Somewhere along the way, Milo went from high school honor student to petty drug dealer.

Around 4:30 p.m. on June 10, 2003, at the intersection of Moyamensing and Moore in South Philadelphia, police officers assigned to Operation Safe Streets watched as a white woman stood at Milo's passenger window while his friend Kenny rolled her a $5 blunt.

The cops pulled in front of the car, and Kenny jumped out and ran. Milo put the car in reverse, hitting a SEPTA bus, then pulled forward, hitting the police cruiser's bumper.

Standing in front of the car, officer Fred Girardo yelled for Milo to stop. When he didn't, Girardo, 31 and a six-year veteran of the force, fired into the windshield. The first bullet hit Milo in the shoulder. The second struck him in the head.

Milo faced charges of aggravated and simple assault, possession of an instrument of crime, recklessly endangering another person and narcotics violations.

He died the next day.


Days after the shooting, Milo's family and friends marched and protested outside the neighborhood's 4th District police headquarters.

Two days before Christmas a police investigation concluded Girardo had fired his weapon unnecessarily. He was transferred to another precinct and given additional firearms training.

Fornwald put copies of the investigation memo with "KILLER COP!" scrawled in thick black marker on newspaper honor boxes throughout his South Philadelphia neighborhood.

Almost a year later police settled Fornwald's civil complaint for $240,000.

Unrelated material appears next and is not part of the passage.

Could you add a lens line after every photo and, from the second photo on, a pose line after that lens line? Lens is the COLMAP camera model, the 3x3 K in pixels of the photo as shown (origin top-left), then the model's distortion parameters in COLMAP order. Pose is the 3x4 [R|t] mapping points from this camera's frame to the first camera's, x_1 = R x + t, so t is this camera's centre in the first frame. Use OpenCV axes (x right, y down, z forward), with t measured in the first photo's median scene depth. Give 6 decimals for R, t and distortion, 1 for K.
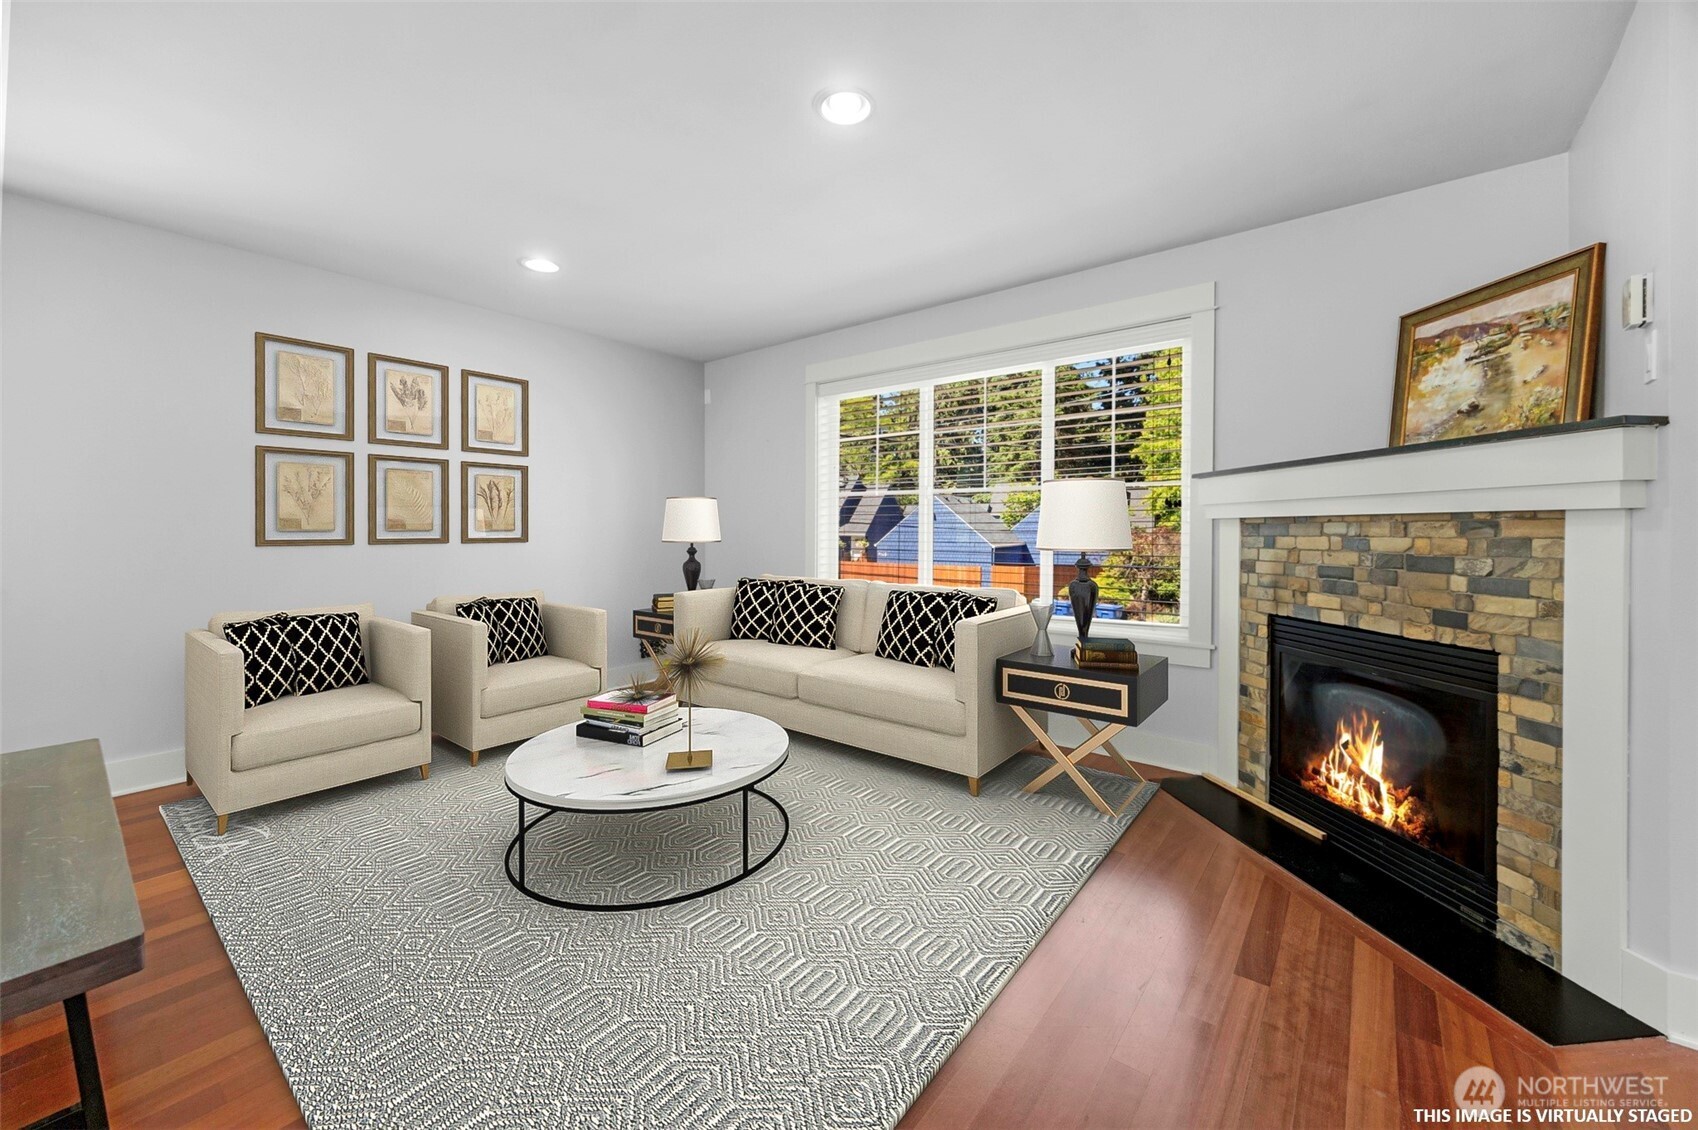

Though he was never big on religion, Fornwald says he's found a place for that since his son's death. He says his wife and 12-year-old daughter Alisa, who's both smart and beautiful, keep his anger from boiling over.

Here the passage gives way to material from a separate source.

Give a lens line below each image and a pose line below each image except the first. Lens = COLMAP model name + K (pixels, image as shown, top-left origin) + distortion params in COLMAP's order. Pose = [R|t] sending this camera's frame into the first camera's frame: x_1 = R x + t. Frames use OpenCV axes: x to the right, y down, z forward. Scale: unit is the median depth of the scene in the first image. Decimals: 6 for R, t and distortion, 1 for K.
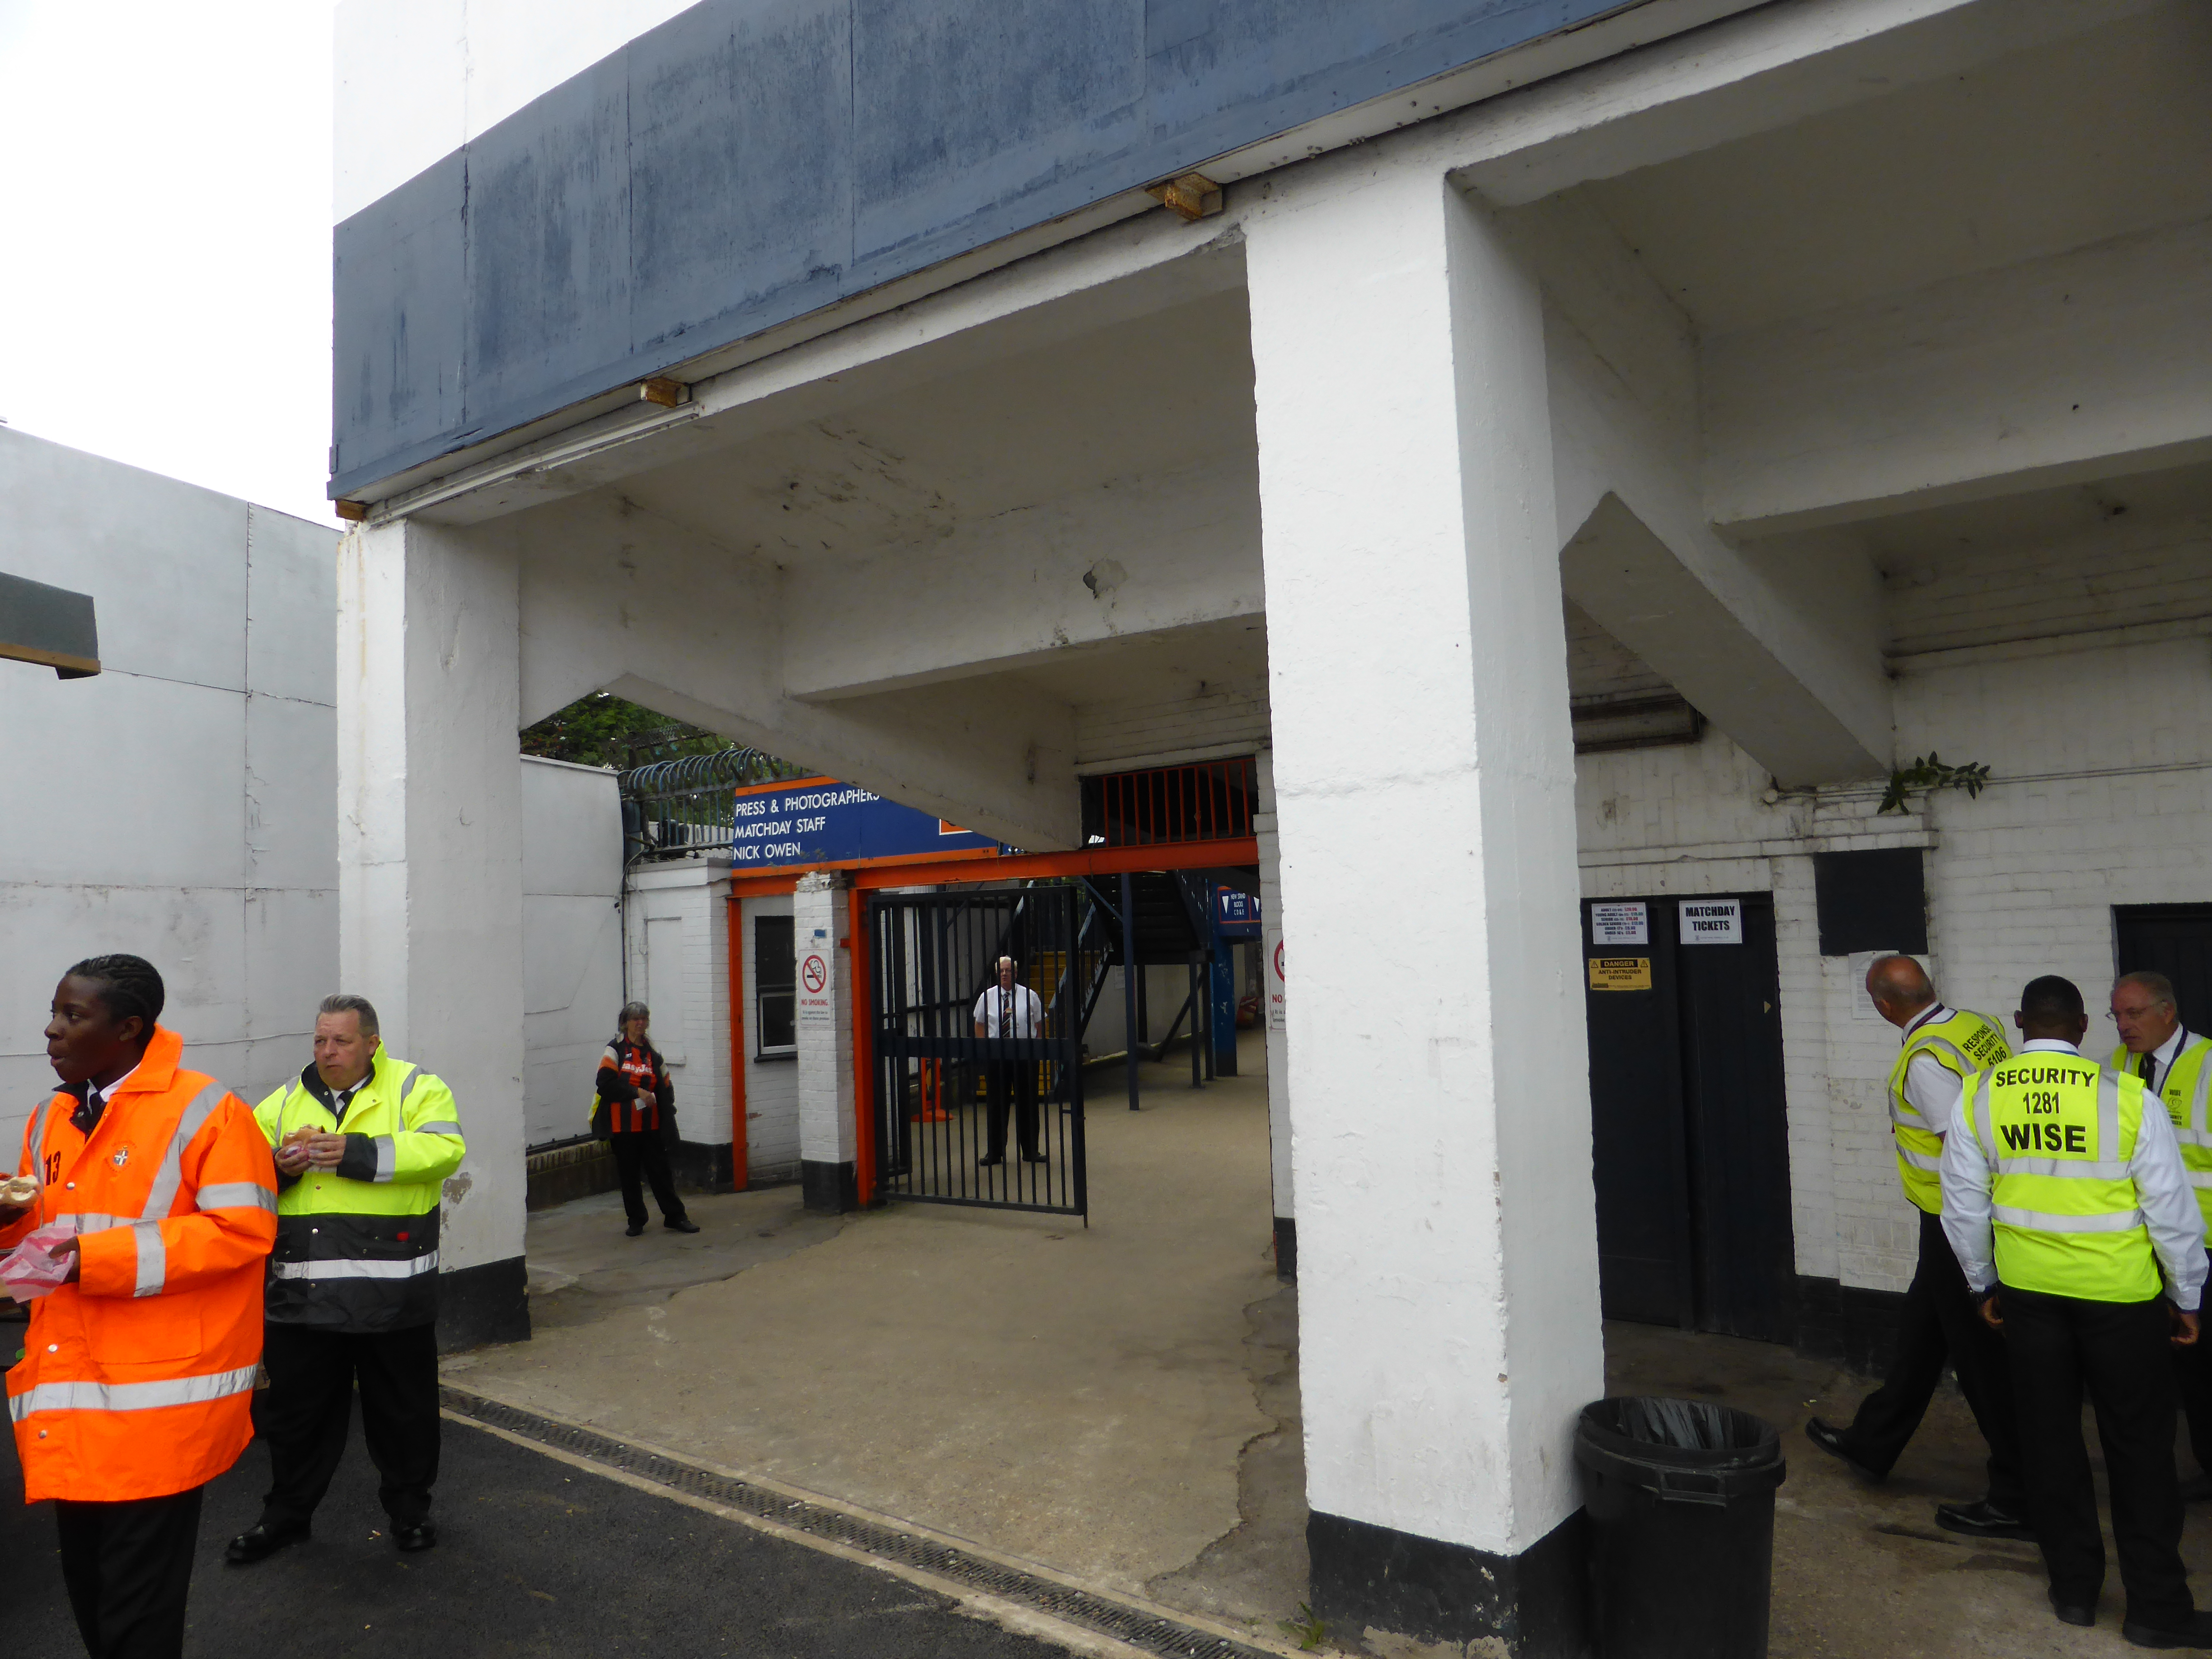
lens RADIAL K [[1591.9, 0, 1108.6], [0, 1591.9, 815.2], [0, 0, 1]] dist [-0.003415, 0.001564]
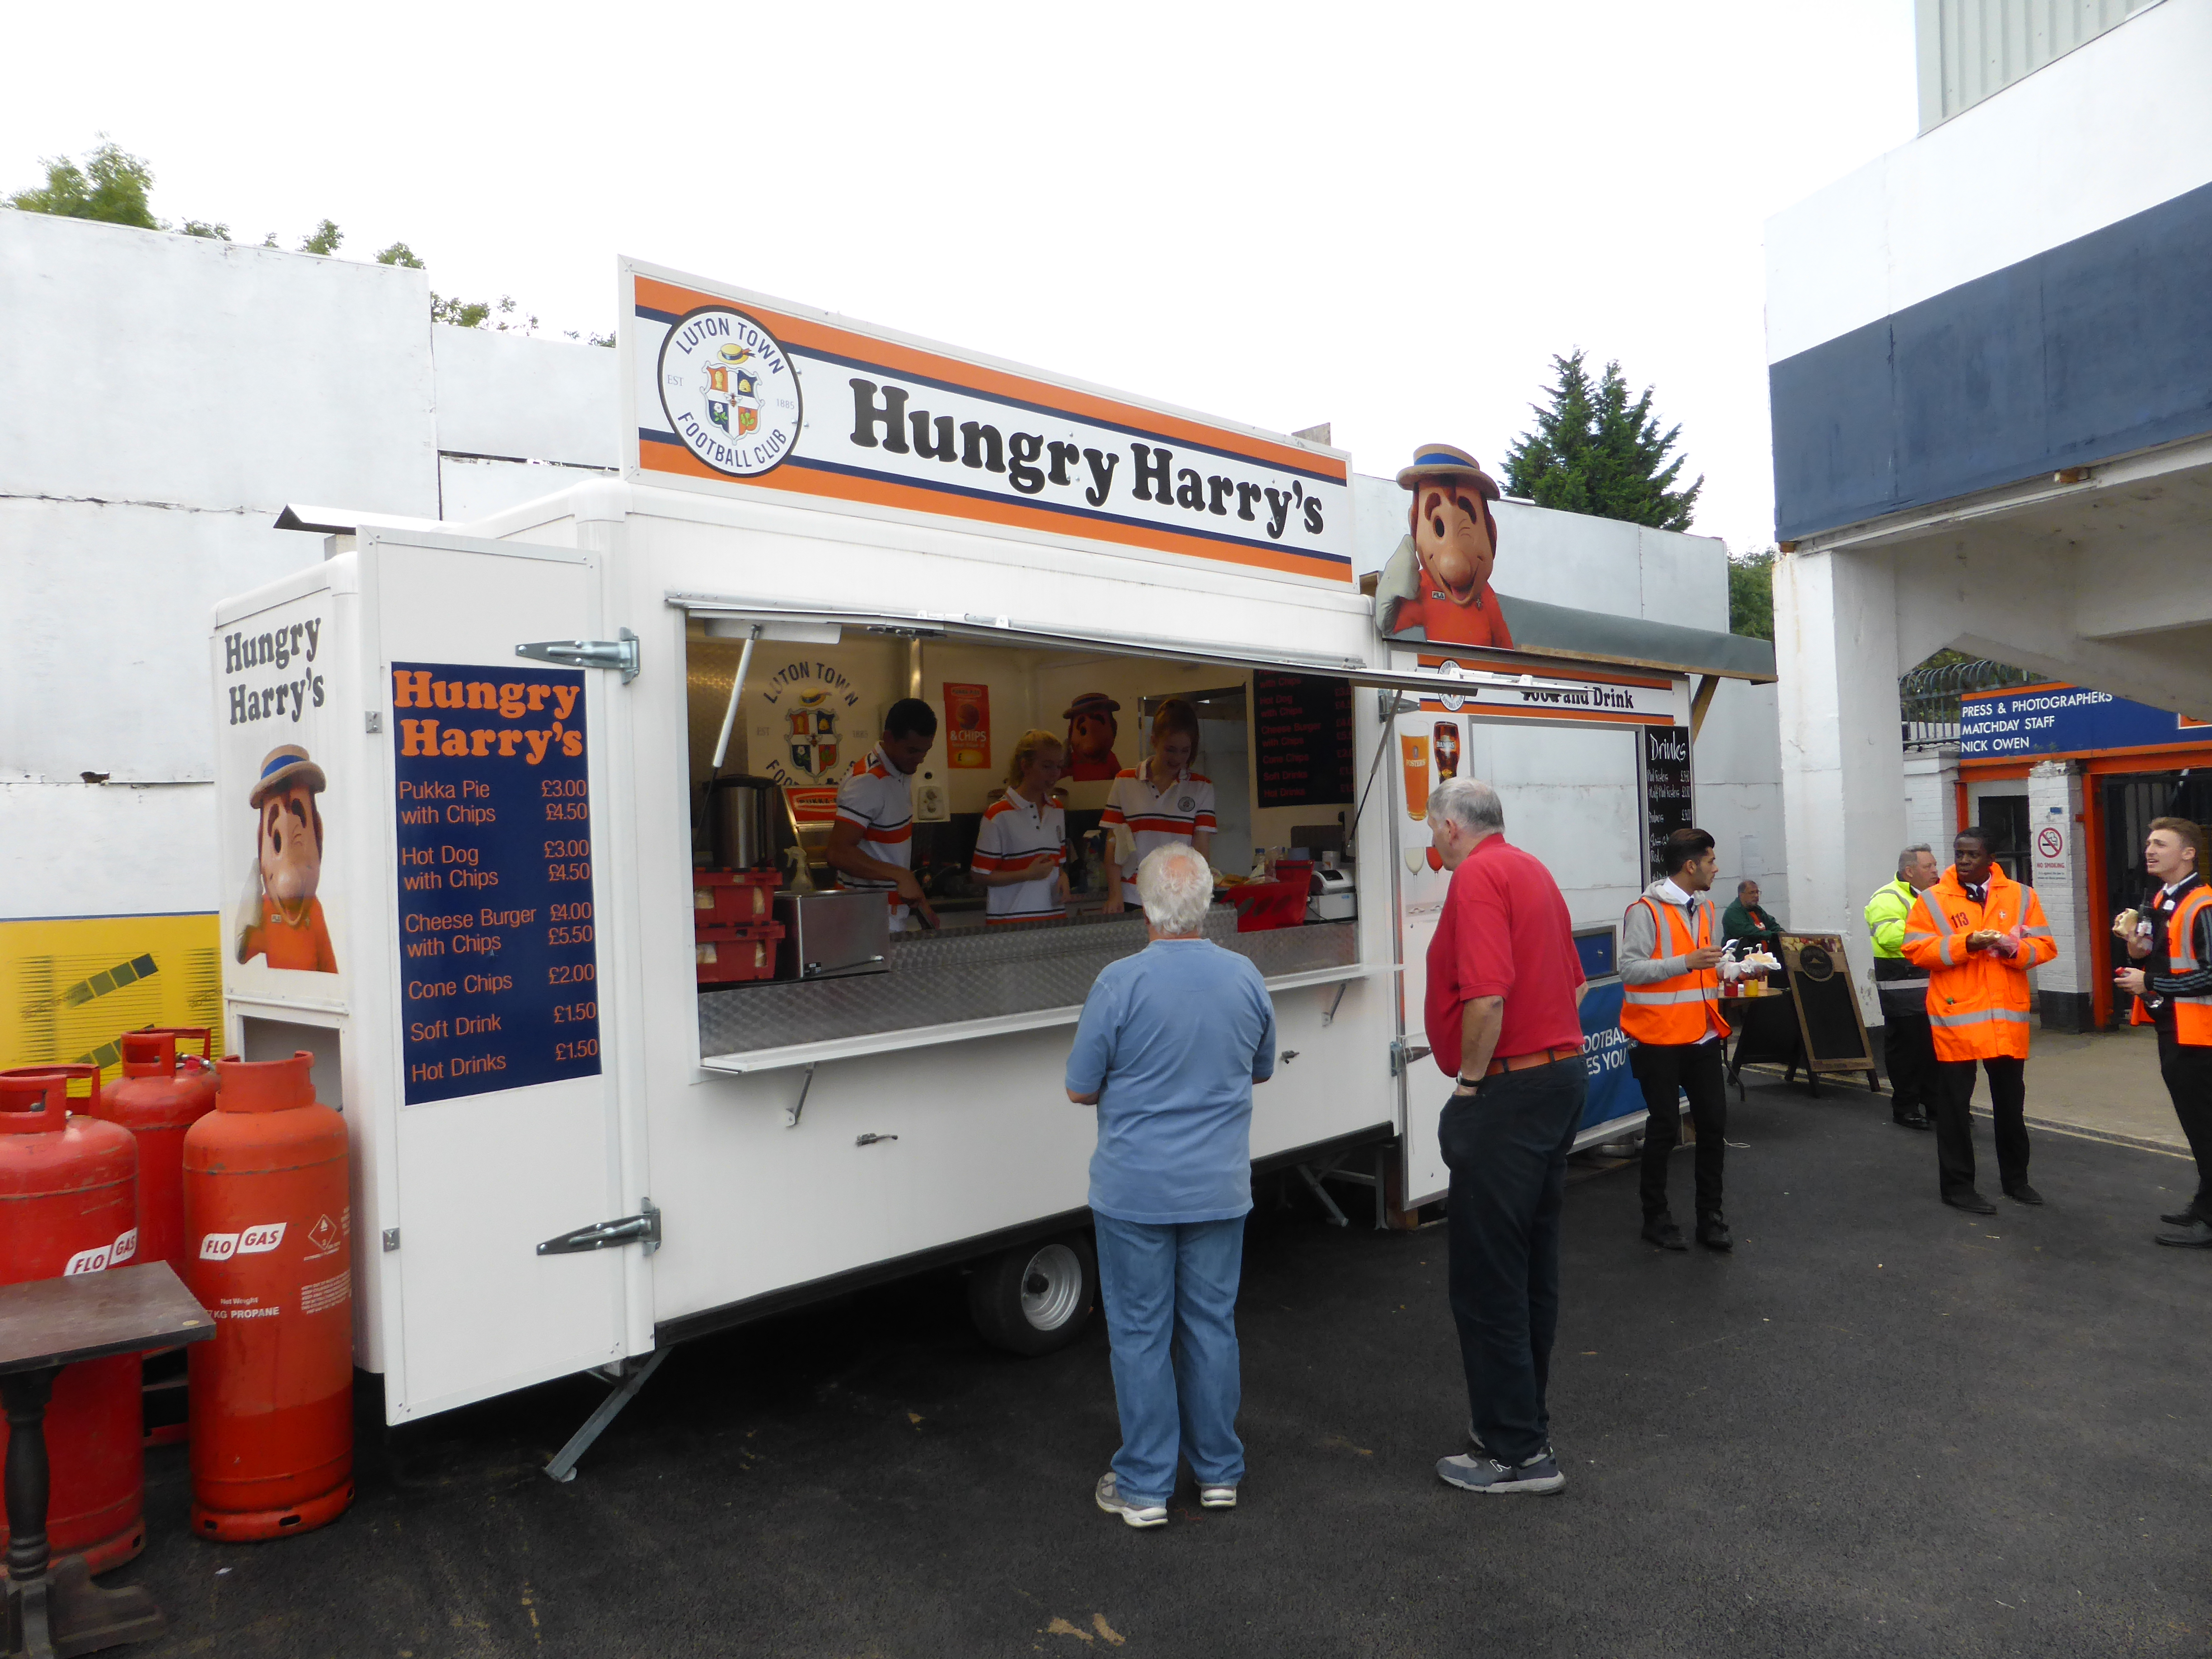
lens RADIAL K [[1591.9, 0, 1108.6], [0, 1591.9, 815.2], [0, 0, 1]] dist [-0.003415, 0.001564]
pose [[0.824970, -0.006373, -0.565141, -0.089525], [0.050644, 0.996748, 0.062687, -0.037806], [0.562903, -0.080336, 0.822609, -0.445051]]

And he has three boys ages 29, 24 and 20 to keep safe.

"I tell them to keep a low profile," he says of their dealings with police. "It's just tentative ... day to day."


Mayor Street says the recent rise in shootings by cops is yet more evidence that the city's awash in guns. According to the Inquirer, shootings by police jumped from two in 2001 under top cop John Timoney to 14 under Sylvester Johnson three years later. Last week Street criticized people who would "second guess" officers.

He said he doesn't expect police officers to wait and see if it's a gun or a cell phone a suspect's pulling out.

Fornwald is certain the Pelzer family, who buried their 25-year-old boy last Friday, disagrees.

On April 27 Raymond Pelzer was playing dice near his West Philadelphia home when police on a routine pedestrian stop asked for the players' IDs.

Pelzer took off running. The cop gave chase and called for backup.

In a nearby alley Pelzer's cell phone was mistaken for a gun, and he became the fourth person killed by Philly police in a week.

Fornwald joined a recent protest outside 19th District police headquarters. Since his son's death, watching the police has become a mission, because he suspects they prey on young black and Latino men in poor neighborhoods.


At last week's press conference the mayor pointed out the obvious: "Guns are everywhere!"

So far this year 127 Philadelphians have been murdered. That number's on pace with last year's high of 380 homicides. Guns are blamed for most of those murders.

Street's take: "I don't know how we get our arms around all the violence we have in the community if everywhere you go somebody has a gun."

Let's hope the next mayor has a better idea, a plan that goes beyond blaming the community and President Bush, beyond catch-phrased initiatives like Operation Safer Streets. What's needed is a plan that protects not only the cops but also the neighborhoods where children get shot on the way to school.

This year, in nine of the 12 shootings, the person police shot had a gun. "To kill or be killed often involves a split-second decision," Commissioner Johnson told the Daily News last week. "When cops are confronted by a person with a gun, they have to react."

Police policy prohibits cops from firing at fleeing individuals who present no imminent threat. Deadly force should be used only as a last resort, and then only to protect life.

Thinking back, Fornwald wonders why the cop who shot his kid didn't just shoot out his tires or try to get away.

Speculation like that won't bring back his son. But watching all the raging gun violence in the city, Fornwald does take some solace.

"A lot of people who are killed don't know who did it," says Fornwald. "Our killer has a face."